EROS E PROVOCAZIONE nelle tele iperrealiste di Juan Francisco Casas

Opere che sembrano delle immagini fotografiche sbiadite, dalle sfumature di blu, nascondono invece un segreto, si tratta infatti di tele du grandissime dimensioni, quasi 2 metri, disegnate interamente con delle penne Bic. E’ considerato uno dei giovani pittori più influenti della Spagna, Juan Francisco Casas, le cui creazioni, viste da lontano, ingannano sapientemente l’occhio: quelle che sembrerebbero vere e proprie fotografie, sono invece ritratti iperrealistici, in cui il trompe l’oeil si nota solo avvicinandosi notevolmente alla tela, riuscendo a distinguere chiaramente i tratti della penna, i riflessi e le ombre.

Casas, artista originario dell’Andalusia ma trasferitosi a Roma, possiede un vero e proprio dono, laureato in Belle Arti all’università di Granada, grazie alle sue capacità ha infatti ottenenuto subito il Premio nazionale dal Ministerio de Educación y Ciencia e da quel momento la sua carriera è stata costellata da una serie infinita di riconoscimenti, nonchè il prestigioso premio di pittura ABC nel 2004, fino alla residenza alla Real Academia de España di Roma. Nei primi anni, Casas era attratto maggiormente dalla pittura su tela. Poi, forse per necessità concettuale, la penna a sfera è subentrata quasi univocamente nel suo iter creativo.
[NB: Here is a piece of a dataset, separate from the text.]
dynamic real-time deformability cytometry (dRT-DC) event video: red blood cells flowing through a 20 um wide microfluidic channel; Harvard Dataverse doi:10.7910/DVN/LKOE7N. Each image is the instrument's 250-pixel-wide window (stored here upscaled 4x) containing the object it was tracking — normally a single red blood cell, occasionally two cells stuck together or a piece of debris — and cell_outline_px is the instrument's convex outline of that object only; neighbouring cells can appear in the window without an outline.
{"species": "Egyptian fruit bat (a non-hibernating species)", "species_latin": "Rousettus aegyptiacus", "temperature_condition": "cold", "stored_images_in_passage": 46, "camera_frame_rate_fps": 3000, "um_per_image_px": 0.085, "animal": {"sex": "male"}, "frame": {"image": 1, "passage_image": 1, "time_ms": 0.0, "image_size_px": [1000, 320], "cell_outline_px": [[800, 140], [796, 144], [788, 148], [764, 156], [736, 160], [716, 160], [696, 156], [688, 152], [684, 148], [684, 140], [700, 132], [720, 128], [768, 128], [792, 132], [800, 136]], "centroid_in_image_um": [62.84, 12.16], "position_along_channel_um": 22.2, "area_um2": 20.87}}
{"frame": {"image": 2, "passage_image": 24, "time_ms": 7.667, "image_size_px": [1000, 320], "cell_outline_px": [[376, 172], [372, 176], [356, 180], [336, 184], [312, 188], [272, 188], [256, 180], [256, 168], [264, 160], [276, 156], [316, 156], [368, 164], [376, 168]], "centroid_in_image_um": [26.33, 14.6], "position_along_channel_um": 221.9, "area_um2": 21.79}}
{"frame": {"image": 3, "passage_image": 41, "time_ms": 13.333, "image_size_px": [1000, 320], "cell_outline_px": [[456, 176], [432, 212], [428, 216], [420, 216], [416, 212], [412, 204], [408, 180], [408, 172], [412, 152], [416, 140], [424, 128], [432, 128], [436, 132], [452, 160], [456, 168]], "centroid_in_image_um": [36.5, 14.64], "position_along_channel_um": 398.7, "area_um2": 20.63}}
L’artista sembra sfidare l’arte più ortodossa, più canonica, ritraendo scene di nudo, quasi pronografiche, tratte da foto digitali che poi riproduce su carta. Un’arte decisamente anticonvenzionale, in cui la provocazione maggiore è la modalità con cui realizza le opere: la tendenza iperrealista a bassissimo costo, utilizzando appunto una penna biro, ma anche un’arte che si potrebbe definire pubblica, i linguaggi e i materiali sono infatti di impatto e comprensione immediati.  Erotismo esplicito condito da una dose di autoironia che ne mitiga i tratti, docce fredde, lenzuola bagnate, donne estremamente sensuali e hot.